The journey towards the elusive and indescribable is one of the key motifs of this exhibition, issuing a call for audiences to join artist Olya Kroytor on a dreamlike trip. As the yellow brick road substitutes the monochrome routine of the ordinary for a lush technicolor fairy tale, in the classic cinematic adaptation of The Wizard of Oz (1939), so does Kroytor's work beckon us to go beyond the Kansas of the familiar and glimpse other worlds.
The cinematic nature of Kroytor's work is underscored by the fact that it craves, even demands, movement, much like the spirit at the core of roadside eateries. The artist's aesthetic is that of movement at rest and of repose in between marathons, spanning countries, dreams, and clandestine fears. The road itself, much like David Lynch's Lost Highway, remains within the viewers' reality, but Kroytor's work rises above this perpetual rat race, like a phantom simultaneously enveloping and substituting reality. What if everything has changed? What if we just hadn't noticed?
This kind of superimposition of realities is often employed by Lynch, who refers to television myths and phantasms in Twin Peaks and the Hollywood fairytale in Mulholland Drive. What the two artists have in common is not so much the dreamlike quality of their work as the premise that dreams can be seen not only by people, but by mediums, buildings, and titanic Lovecraftian monsters for whom humanity is merely the byproduct of sweet cosmic slumber.

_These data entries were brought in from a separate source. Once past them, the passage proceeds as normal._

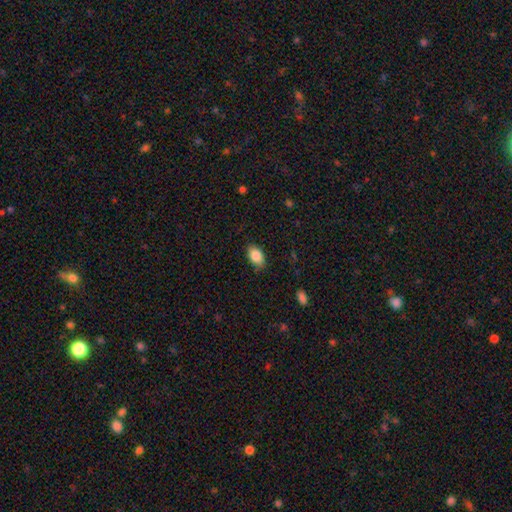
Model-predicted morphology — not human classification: Smooth or featured? Predicted: smooth (p=0.86). How rounded? Predicted: in between (p=0.89). Merging? Predicted: none (p=0.82).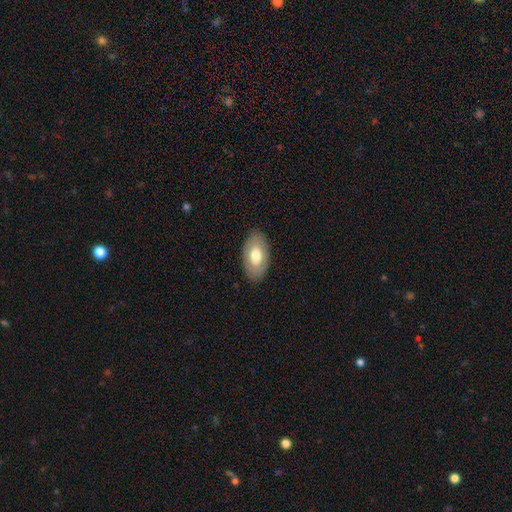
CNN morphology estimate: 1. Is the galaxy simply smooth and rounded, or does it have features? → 63% smooth, 31% featured or disk, 6% star or artifact.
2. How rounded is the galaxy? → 93% in between, 5% round, 2% cigar-shaped.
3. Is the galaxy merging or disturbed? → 85% none, 11% minor disturbance, 3% major disturbance, 1% merger.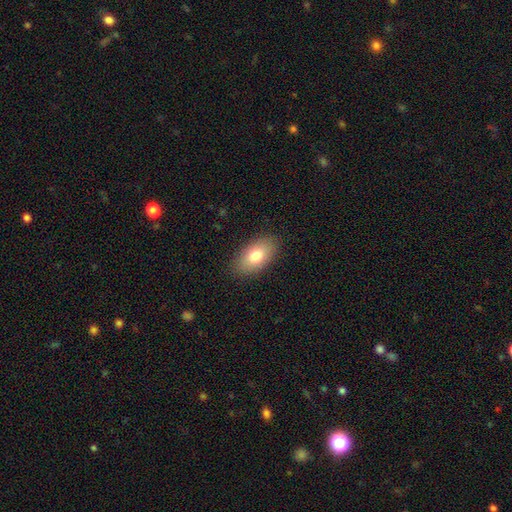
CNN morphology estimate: smooth-or-featured: smooth: 78% | featured or disk: 15% | star or artifact: 7%
  how-rounded: in between: 93% | round: 4% | cigar-shaped: 3%
  merging: none: 87% | minor disturbance: 10% | major disturbance: 2% | merger: 1%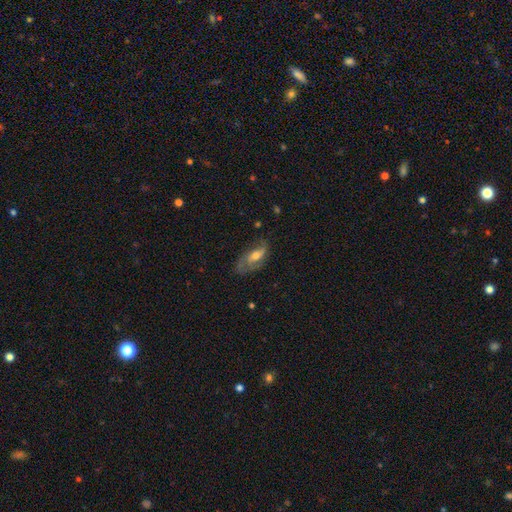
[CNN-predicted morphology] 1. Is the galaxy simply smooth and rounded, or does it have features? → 63% featured or disk, 30% smooth, 7% star or artifact.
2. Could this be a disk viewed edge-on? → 88% no, 12% yes.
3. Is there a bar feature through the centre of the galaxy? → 51% no, 36% weak, 13% strong.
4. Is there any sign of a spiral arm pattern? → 84% yes, 16% no.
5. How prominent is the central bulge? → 63% moderate, 24% small, 9% large, 2% none, 1% dominant.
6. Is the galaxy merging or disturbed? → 56% none, 26% minor disturbance, 16% major disturbance, 2% merger.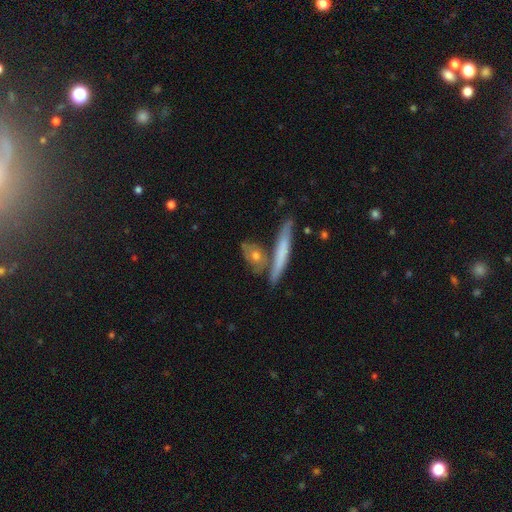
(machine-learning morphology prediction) Smooth or featured? smooth (57%)
How rounded? cigar-shaped (53%)
Merging? none (60%)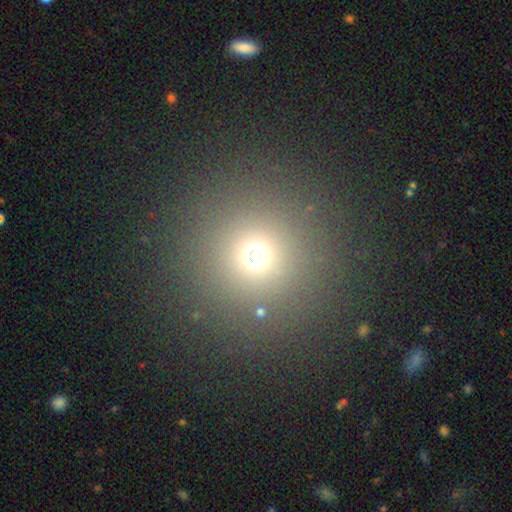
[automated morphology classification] smooth-or-featured: smooth: 67% | star or artifact: 24% | featured or disk: 9%
  how-rounded: round: 95% | in between: 4% | cigar-shaped: 1%
  merging: none: 89% | minor disturbance: 6% | major disturbance: 4% | merger: 2%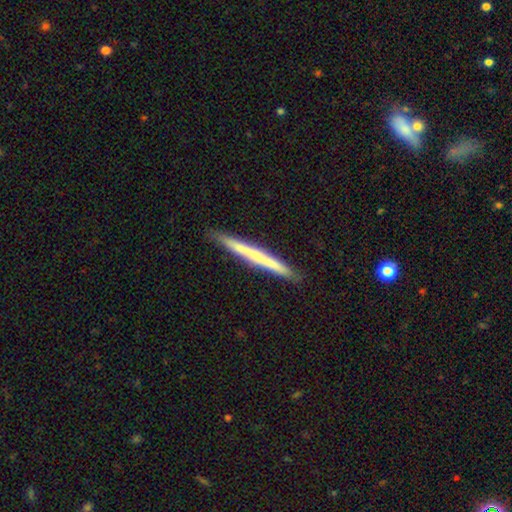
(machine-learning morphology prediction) Overall: smooth (51%; featured or disk 42%). How rounded: cigar-shaped (97%). Merging: none (91%).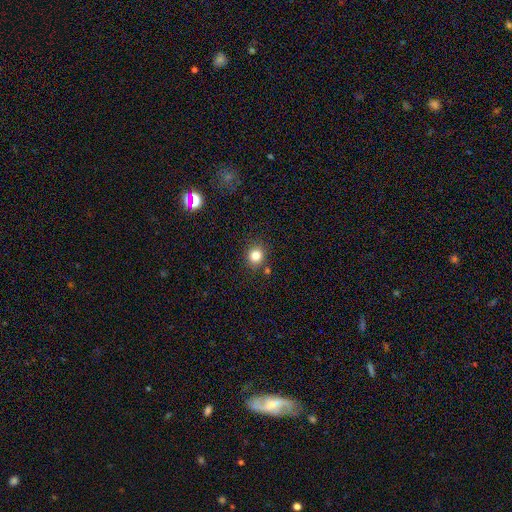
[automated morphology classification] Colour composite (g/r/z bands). It shows a smooth galaxy with no disk features (82%) that is round (84%). Merging: none (83%).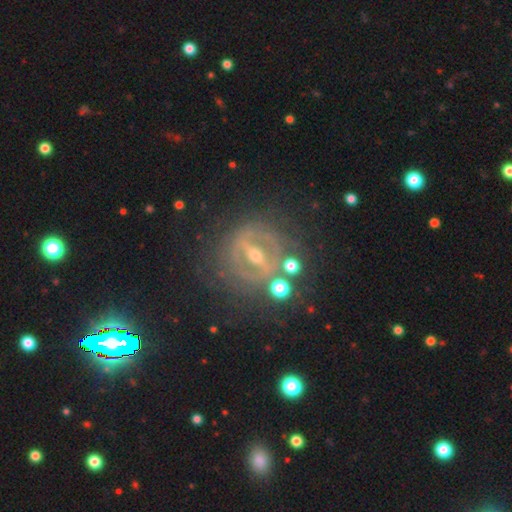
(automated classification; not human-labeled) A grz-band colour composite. It shows a featured or disk galaxy (80%) with a strong bar (71%), spiral arms (53%) and a moderate central bulge (52%). Merging: none (72%).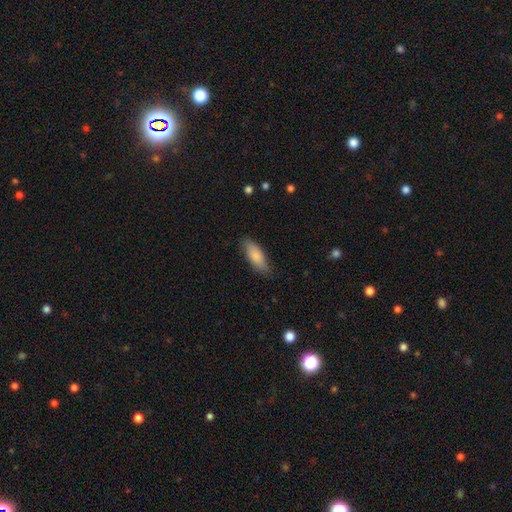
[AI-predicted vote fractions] Smooth or featured? Predicted: smooth (p=0.82). How rounded? Predicted: in between (p=0.70). Merging? Predicted: none (p=0.79).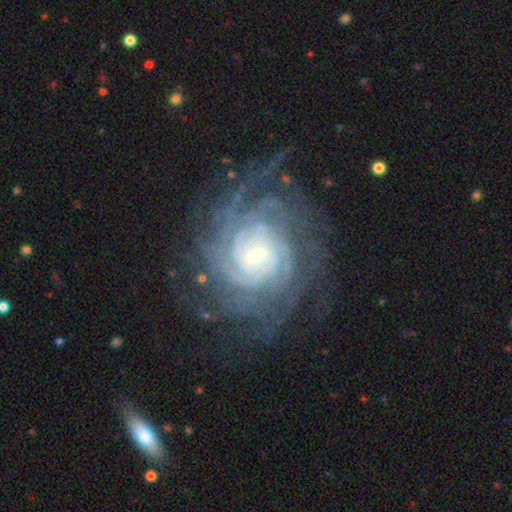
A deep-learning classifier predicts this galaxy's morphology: type=featured or disk (91%); edge-on=no (97%); bar=no (47%); spiral arms=yes (98%); winding=tight (79%); arm count=more than 4 (29%); bulge=small (70%); merging=none (74%).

The ephemeral nature of this reality is supported by the precision of its structures: heavy levitating blocks. Soaring constructivist buildings, assembled from Disney comics, disrupt the polarity of up vs. down, us vs. them, and then vs. now. Kroytor's fusion of the Russian avant-garde, as a symbol of Russian curiosities, with Disney's common universality, demonstrates her desire to locate our coordinates, pinpointing our position somewhere between 20th-century pioneers and present times. Hence, fragments of pop culture become ornaments, forming a solid mass out of something that is fragmentary by nature. Kroytor's determination to find life and longevity in something conveyor-like and fleeting, without constructing a definitive narrative, but by perpetually slipping its semblance just out of reach, is precisely what gives flight to our imaginations.
Thus, cartoon faces flicker and fidget like endless grains of sand and at a distance turn out to be nothing more than colors wedged in space—as audiences will hardly be able to connect with the beloved anthropomorphic characters in a way that is familiar. Their point of attraction will remain in the background where there appears something that eludes definition, although the desire to try is certainly undeniable. Perhaps, this is simply that "damaged core of something beyond our comprehension" written of H.P. Lovecraft?
Like Solaris's intelligent ocean, this captivating emptiness is the elusive Other who can neither be described nor captured—at least in a comprehensible way. Its presence can only be felt, akin to how the Strugatskys' and Tarkovsky's stalker senses the vibrations and invisible laws of the Zone. And so, audiences find themselves in a position where contact is only possible if they suspend their habit of separating figures from the background. Although this territory is indivisible, like Stalker's Wish Granter, it is capable of sending the audiences an encoded message if not of fulfilling their most sacred desires.